The primary community of practice for most teachers is within the confines of their own classroom. The participants are the teacher and students. Sometimes other people visit, but these visits are few and short. While teachers may participate in other communities in a professional capacity, for most, the classroom is the only setting for their professional practice.

Traditional forms of professional development remove the teacher from their classroom and attempt to create a community of practice made up of teachers and technology experts. This community exists only for the purpose of imparting information from the experts to the teachers. While there is certainly a place for collegial discussion and access to professional improvement, it is not unreasonable that teachers often reject transparent efforts to force them into participation.

Wenger, in discussing designs for learning inside communities of practice, makes the point that they, “…cannot be based on a division of labor between learners and nonlearners, between those who organize learning and those who realize it, or between those who create meaning and those who execute.”

Common recommendations for technology professional development include that teachers be given more time for independent practice without fear of embarrassment, to watch expert practitioners, go to conferences and workshops, or participate in online learning communities.

The problem is, these attempts to fix technology professional development only serve to reinforce the separation between the teacher learning new skills and real change in classroom practice. In a book chapter called Teacher professional development, technology, and communities of practice: Are we putting the cart before the horse? Mark Schlager and Judith Fusco look at the use of Tappped-In, an online teacher community, for professional development. They say it “… tends to pull professionals away from their practice, focusing on information about a practice rather than on how to put that knowledge into practice.” Mark Schlager is director of Tapped In, so this is not just someone who doesn’t like newfangled online PD.

In short, mere discussion about practice does not create a community of practice.

Even if a great workshop excite teachers about new possibilities and tools, the teachers are removed from the successful context and sent back to the classroom to fend for themselves. They are expected to use their new skills without colleagues or experts present. One-on-one coaching that provides in-class mentors is expensive and rarely available. The technology specialist is not always there, and the “teacher-down-the-hall” that many schools depend on for technology help has their own class to teach. Online teacher communities can only take place outside of classroom time, too late for any intervention or advice to be useful. Maybe you can Twitter out a call for help, but that’s too unreliable to count on in crunch time.

So as teachers struggle alone in their classroom with questions, issues, and problems, valuable teachable moments are missed.

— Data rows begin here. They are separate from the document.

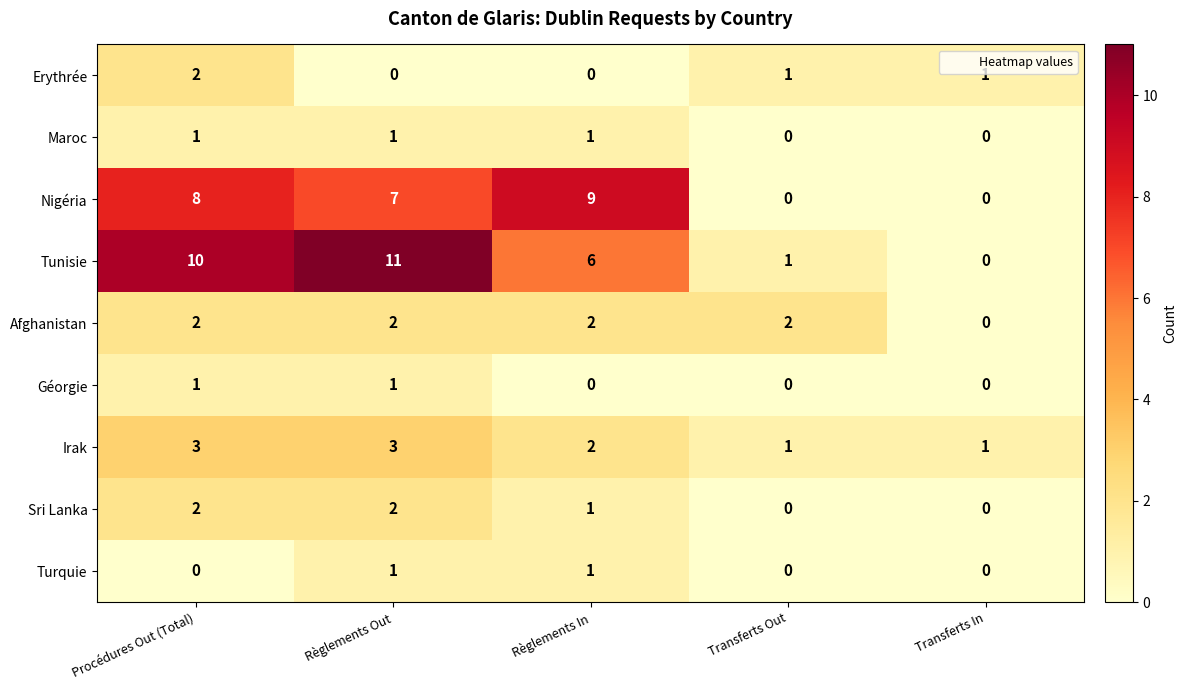

What is the total value across all series at Transferts Out?

5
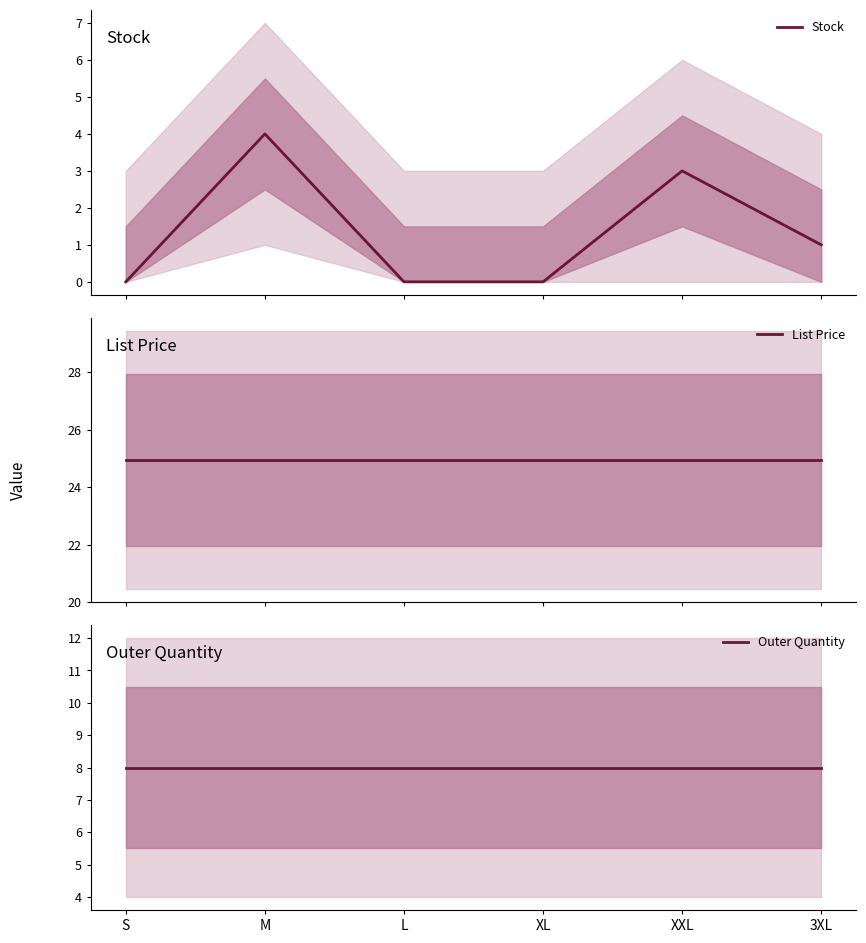

The Stock series shows 1.0 at 3XL. True or false?

True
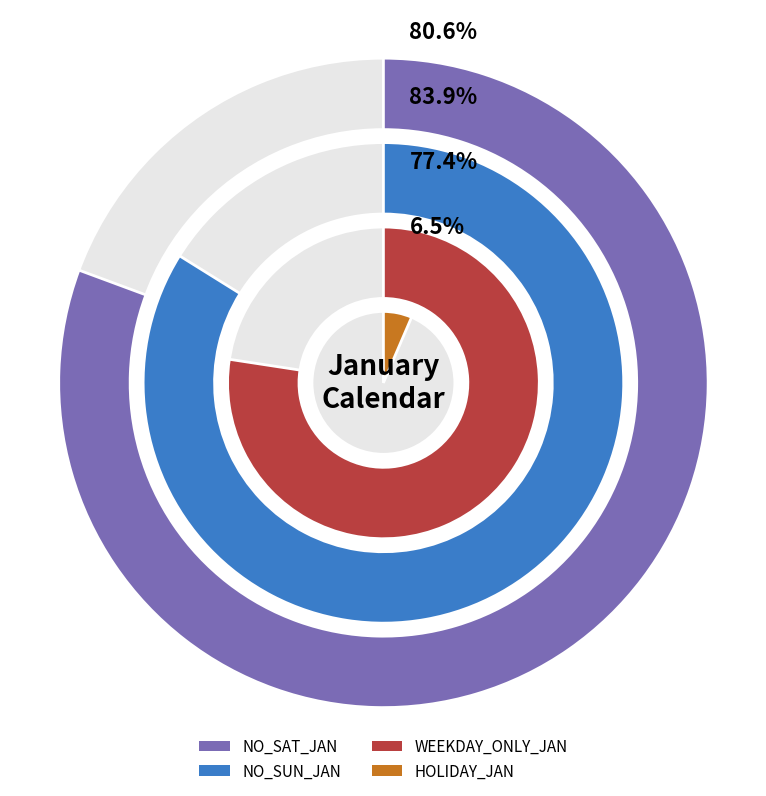

Does any single category account for the majority?

No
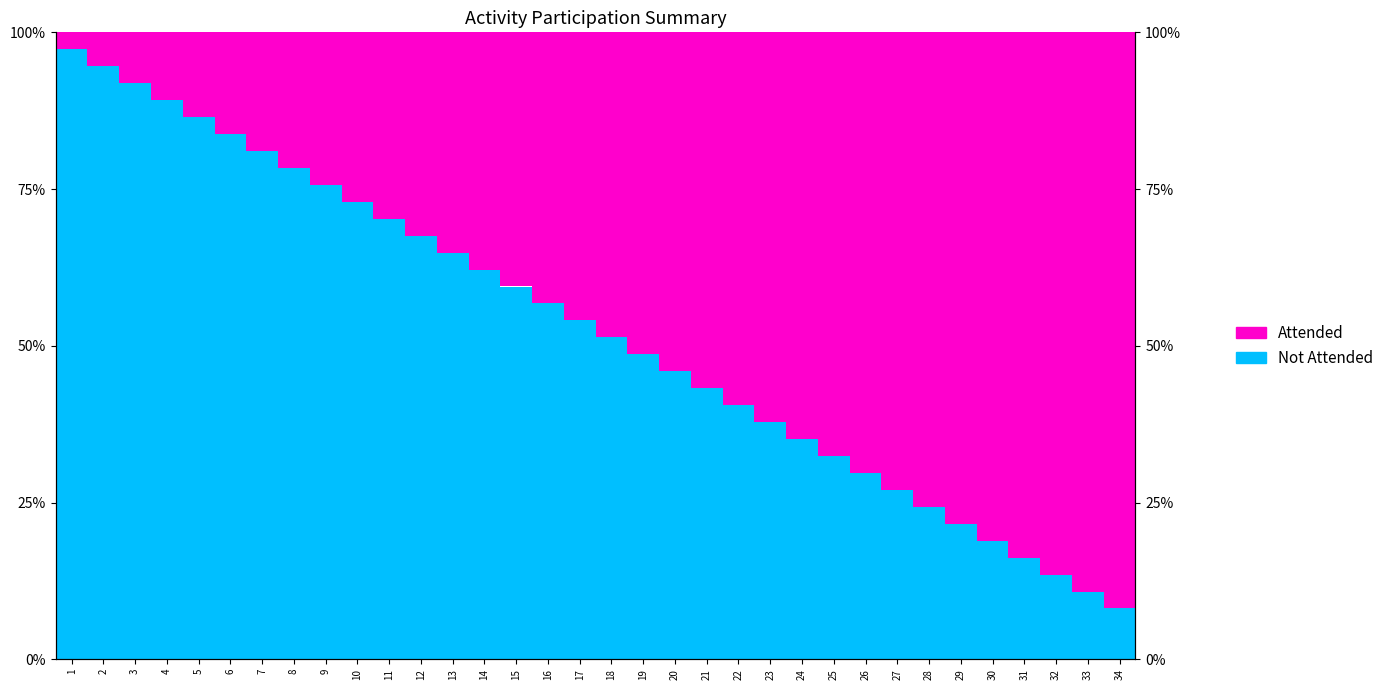

Rank the series by their maximum value, from highest to lowest.

Attended, Not Attended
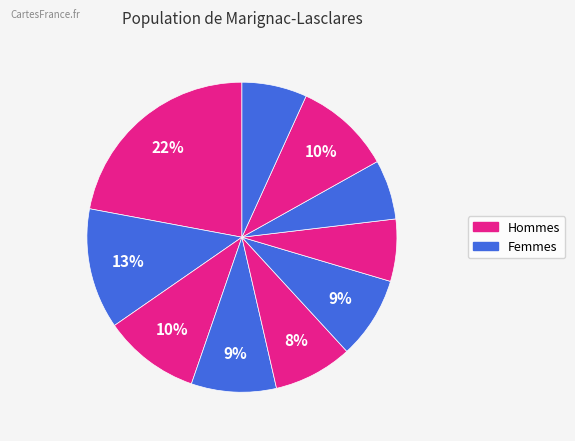

How many slices are in this pie chart?

10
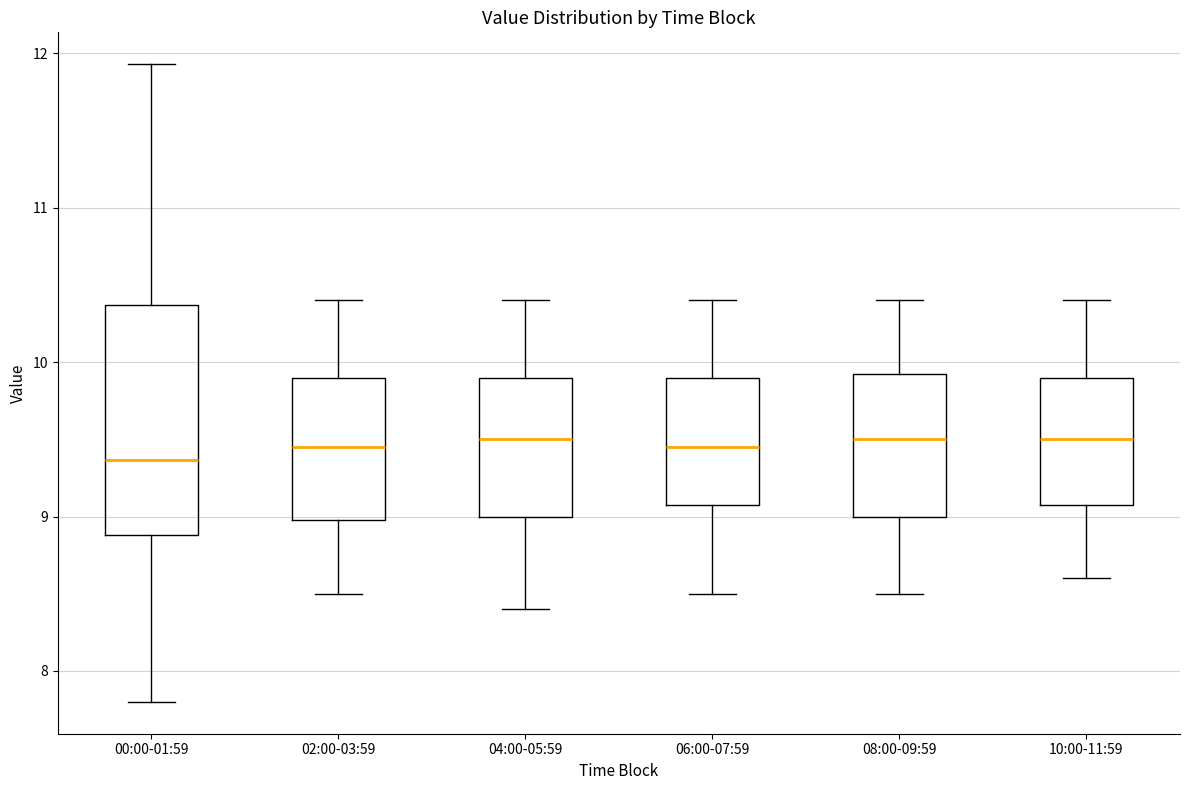

Comparing the boxes themselves (not the whiskers), which one is the tallest?

00:00-01:59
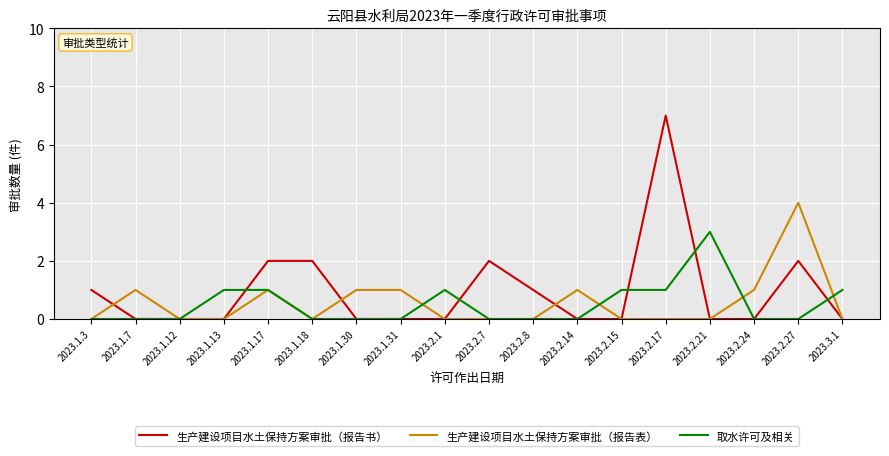

What is the average value of the 生产建设项目水土保持方案审批（报告书） series?

1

In an interview discussing what changes need to take place in classrooms to allow project-based learning, Seymour Papert says, “What we need is kinds of activity in the classroom where the teacher is learning at the same time as the kids and with the kids. Unless you do that, you’ll never get out of the bind of what the teachers can do is limited by what they were taught to do when they went to school.” (Interview on Edutopia site – Seymour Papert: Project-based learning)

So you know where I’m going with this. You have to look at the whole classroom and maximize the chance that teachers will learn alongside students. It has to be the norm, not the exception. By looking to students as co-learners in the effort to use technology, teachers end up learning more themselves. It takes a willingness to take risks in front of students and to model an attitude of openness to new ideas. I think seeing learning with technology happen through the eyes, hands, and screen of their students is the only way teachers will really understand the potential.

Situating professional development in the classroom is, I believe, the only way that technology will really be integrated into every classroom.